Hadley answered. “The good news, Sergeant Barnes, is that you’ll get a chance
to show us your cricketing skills – and you as well, Corporal Laidlaw, if you
are indeed in possession of any?”
Jim
stared hard at the British officer, scarcely able to believe what he’d heard.
He wasn’t even sure that he’d heard right, wondering if the constant thump of
the big guns had played havoc with his hearing. He thought he’d heard Hadley
say that there would be some time for a cricket game... “Begging your pardon,
sir, but what on earth do you mean?”
“We’d
like to keep the Turks busy for a little while – tomorrow, in fact,” Hadley
explained, his slow reveal gaining speed. “So, you and some of your fellows are
going to hold a cricket game. The catch is, Sergeant, that this will be a game
on Shell Green, in – “
“In
full view of the bloody enemy,” Jim finished, growling the words. He knew very
well what Shell Green represented, and didn’t need some Johnny-come-lately
British intelligence officer to spell out the facts. He was seething with
anger. “Sir, forgive me for saying so, but this is madness. It’s sheer bloody
madness! Every Turk gun worth two bob’s got all of Shell Green sighted down to
individual blades of grass. We’ll be sitting ducks up there.”
“Come,
come, Sergeant Barnes,” Hadley chided lightly. “You don’t strike me as the sort
of man to shirk a little taste of danger!”
If the
comment was supposed to have calmed Jim down, it didn’t work. He felt his
temper rise and was uninclined to keep it in check. “I’ve never backed down
from anything in my life, sir, but there’s a difference between taking your
chances in the trenches and even during an attack, but standing out there on
the only flat bit of land on the whole peninsula playing cricket whilst the
bloody Abduls drop shells all over the place? That, sir, is inviting death. I’d
be best off shooting myself in the head with your revolver here and now. Save
the bloody Turks some ammunition.”
“Strikes
me as a bunch of us asking for a bit of trouble, sir,” Angus commented, dryly
observing the understatement of the millennium.
“A
whole bloody lot of trouble, more like,” Jim replied more forcefully. “Sir, is
this an order?”
Captain
Hadley shook his head. “No, Sergeant, this isn't an order. We’re asking for
volunteers and you were suggested, by Major McCaskill as someone who might
volunteer.
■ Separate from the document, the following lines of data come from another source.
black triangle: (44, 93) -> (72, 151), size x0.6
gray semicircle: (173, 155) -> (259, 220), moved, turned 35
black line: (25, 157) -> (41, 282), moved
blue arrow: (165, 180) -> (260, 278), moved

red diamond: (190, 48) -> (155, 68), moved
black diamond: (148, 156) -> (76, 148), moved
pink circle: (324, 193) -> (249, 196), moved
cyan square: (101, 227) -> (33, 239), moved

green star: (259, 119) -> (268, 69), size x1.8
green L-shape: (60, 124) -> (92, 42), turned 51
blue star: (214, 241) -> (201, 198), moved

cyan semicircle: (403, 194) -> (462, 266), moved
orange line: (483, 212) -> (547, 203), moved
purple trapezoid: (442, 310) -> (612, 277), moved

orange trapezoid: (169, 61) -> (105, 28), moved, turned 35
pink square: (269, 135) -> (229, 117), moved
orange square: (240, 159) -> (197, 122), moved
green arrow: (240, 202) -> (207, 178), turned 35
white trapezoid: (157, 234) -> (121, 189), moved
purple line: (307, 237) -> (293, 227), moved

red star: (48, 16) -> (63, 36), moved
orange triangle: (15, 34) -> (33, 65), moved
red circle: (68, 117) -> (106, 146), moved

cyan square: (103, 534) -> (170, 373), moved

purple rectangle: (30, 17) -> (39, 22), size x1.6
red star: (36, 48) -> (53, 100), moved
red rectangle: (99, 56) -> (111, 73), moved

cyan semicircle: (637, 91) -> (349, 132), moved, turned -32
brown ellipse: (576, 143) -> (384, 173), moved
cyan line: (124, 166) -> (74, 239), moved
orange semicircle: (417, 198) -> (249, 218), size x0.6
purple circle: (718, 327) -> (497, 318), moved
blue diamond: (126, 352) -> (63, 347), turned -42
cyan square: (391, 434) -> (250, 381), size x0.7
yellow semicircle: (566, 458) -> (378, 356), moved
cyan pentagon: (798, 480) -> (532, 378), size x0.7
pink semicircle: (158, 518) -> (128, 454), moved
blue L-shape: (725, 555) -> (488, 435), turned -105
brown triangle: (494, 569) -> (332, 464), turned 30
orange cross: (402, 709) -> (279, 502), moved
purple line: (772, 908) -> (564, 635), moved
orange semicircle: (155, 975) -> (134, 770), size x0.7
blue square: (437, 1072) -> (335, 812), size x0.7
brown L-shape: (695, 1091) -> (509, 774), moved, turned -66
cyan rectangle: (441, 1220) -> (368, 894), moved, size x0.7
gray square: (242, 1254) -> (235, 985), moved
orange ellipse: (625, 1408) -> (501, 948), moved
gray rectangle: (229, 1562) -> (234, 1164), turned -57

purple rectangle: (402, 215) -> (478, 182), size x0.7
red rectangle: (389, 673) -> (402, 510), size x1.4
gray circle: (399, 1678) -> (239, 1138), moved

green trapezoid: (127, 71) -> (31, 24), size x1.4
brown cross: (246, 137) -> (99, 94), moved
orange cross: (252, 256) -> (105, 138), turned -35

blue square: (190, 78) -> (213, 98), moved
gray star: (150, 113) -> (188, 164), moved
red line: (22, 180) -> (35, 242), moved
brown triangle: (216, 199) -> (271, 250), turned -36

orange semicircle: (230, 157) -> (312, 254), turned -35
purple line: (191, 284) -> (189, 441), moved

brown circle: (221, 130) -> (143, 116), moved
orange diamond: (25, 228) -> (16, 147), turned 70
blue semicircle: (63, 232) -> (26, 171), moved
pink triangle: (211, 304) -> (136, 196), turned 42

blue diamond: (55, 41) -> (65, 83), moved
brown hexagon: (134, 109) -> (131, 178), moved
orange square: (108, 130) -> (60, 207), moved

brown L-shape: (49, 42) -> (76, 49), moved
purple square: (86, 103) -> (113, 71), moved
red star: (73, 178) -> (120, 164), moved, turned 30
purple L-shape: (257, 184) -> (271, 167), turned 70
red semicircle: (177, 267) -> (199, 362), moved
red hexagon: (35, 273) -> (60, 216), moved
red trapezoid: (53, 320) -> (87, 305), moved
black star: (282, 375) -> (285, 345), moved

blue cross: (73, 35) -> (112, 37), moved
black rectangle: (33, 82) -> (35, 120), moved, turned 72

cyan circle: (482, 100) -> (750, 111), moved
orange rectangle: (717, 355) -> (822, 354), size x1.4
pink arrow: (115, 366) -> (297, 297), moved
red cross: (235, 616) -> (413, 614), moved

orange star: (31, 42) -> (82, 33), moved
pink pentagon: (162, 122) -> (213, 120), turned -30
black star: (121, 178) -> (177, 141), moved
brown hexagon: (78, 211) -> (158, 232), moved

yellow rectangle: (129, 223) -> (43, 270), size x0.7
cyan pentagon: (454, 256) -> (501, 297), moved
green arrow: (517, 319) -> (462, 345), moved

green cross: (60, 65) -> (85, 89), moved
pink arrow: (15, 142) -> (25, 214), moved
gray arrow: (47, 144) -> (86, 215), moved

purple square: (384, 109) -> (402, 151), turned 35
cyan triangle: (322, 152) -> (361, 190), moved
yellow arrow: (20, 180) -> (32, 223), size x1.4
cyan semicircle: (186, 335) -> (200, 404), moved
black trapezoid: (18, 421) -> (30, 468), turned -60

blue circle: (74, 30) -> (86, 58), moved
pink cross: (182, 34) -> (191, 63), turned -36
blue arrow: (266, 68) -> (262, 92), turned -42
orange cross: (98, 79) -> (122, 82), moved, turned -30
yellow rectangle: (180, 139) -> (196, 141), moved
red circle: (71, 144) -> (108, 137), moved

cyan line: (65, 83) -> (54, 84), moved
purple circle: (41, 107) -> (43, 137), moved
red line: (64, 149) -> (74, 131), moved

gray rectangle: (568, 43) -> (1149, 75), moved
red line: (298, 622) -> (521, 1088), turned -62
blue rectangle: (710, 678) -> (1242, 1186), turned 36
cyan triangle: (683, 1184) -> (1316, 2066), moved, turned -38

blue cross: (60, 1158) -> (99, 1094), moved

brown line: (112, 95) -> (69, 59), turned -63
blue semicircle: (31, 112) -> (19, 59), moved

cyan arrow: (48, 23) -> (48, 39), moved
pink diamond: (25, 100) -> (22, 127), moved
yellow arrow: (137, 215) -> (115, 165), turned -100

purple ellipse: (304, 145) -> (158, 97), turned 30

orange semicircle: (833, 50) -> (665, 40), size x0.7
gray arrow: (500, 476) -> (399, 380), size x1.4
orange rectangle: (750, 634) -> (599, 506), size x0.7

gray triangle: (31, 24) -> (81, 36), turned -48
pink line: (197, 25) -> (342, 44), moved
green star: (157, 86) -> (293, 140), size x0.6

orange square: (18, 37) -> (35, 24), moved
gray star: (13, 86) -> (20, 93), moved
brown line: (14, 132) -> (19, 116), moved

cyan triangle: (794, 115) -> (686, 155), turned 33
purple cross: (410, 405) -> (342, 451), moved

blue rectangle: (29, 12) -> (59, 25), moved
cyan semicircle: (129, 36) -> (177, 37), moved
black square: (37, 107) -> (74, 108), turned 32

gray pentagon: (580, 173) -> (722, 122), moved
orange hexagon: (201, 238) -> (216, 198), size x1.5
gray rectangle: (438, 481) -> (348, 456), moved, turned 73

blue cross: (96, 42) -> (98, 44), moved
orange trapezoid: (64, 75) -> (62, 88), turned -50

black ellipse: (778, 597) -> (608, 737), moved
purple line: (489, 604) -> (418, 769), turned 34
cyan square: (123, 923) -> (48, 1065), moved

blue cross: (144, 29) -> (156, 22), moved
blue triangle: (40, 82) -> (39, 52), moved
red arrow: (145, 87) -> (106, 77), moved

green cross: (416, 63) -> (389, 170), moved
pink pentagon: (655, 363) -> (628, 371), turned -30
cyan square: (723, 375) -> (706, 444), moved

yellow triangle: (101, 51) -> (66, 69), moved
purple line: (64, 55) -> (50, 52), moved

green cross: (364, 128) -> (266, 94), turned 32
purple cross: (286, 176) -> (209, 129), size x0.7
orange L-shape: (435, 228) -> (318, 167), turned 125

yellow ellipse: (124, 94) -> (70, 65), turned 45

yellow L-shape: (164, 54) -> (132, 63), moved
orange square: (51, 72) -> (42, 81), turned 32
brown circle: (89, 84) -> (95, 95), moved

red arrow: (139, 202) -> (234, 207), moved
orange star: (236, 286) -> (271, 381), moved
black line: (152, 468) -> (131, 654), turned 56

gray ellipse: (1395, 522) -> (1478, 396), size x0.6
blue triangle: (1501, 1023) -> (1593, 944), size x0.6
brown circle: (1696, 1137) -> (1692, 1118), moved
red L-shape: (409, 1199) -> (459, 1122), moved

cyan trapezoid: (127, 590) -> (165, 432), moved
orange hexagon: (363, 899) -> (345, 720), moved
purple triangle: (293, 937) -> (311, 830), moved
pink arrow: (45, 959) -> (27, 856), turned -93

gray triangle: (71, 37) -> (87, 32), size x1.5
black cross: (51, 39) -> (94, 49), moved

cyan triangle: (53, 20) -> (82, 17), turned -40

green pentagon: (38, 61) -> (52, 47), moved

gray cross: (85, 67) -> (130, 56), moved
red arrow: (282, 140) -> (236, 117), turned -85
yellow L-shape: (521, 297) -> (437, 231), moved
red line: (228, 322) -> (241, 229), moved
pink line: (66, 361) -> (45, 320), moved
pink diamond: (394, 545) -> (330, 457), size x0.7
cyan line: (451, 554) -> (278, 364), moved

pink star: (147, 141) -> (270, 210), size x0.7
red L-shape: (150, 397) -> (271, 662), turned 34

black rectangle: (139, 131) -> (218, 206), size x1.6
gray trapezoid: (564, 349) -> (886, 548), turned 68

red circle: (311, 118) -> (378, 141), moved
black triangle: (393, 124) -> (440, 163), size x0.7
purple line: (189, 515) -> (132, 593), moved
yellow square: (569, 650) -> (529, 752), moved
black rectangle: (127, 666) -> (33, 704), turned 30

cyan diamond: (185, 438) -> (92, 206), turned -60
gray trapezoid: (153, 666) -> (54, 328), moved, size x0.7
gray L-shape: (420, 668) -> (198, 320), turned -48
Is that not the case?”
McCaskill,
who had been thinking along the same lines as Jim concerning danger and
futility, now looked at Hadley and made a none-too-subtle noise. “Captain, if
you’re asking these men to take such a risk, volunteering or otherwise, perhaps
they would be more likely to be acquiescing if they are armed with some
understanding of what this is meant to achieve.”
For
his part, Jim had no idea what ‘acquiescing’ meant, but if McCaskill’s request
meant that he would get an explanation as to why anyone wanted to hold a
cricket game on Shell Green, then he was happy to feel like the
least-intelligent man in the room. He couldn’t work out what the plan was. It
wasn’t as though a mere cricket game would act as a diversion for something
else.
“Very
well then,” Hadley agreed after a minute’s awkward silence. “As long as you two
men swear to not to breathe a word of this to anyone.”
“Won’t
tell a soul,” Angus promised.
“Yeah,
cross my heart,” Jim said tersely, completely unable to imagine what sort of
explanation would make him feel any better about what he was being asked to do
– to volunteer to do, which was the same thing as an order when delivered by an
officer from the commanding general’s headquarters. But he would listen, anyway.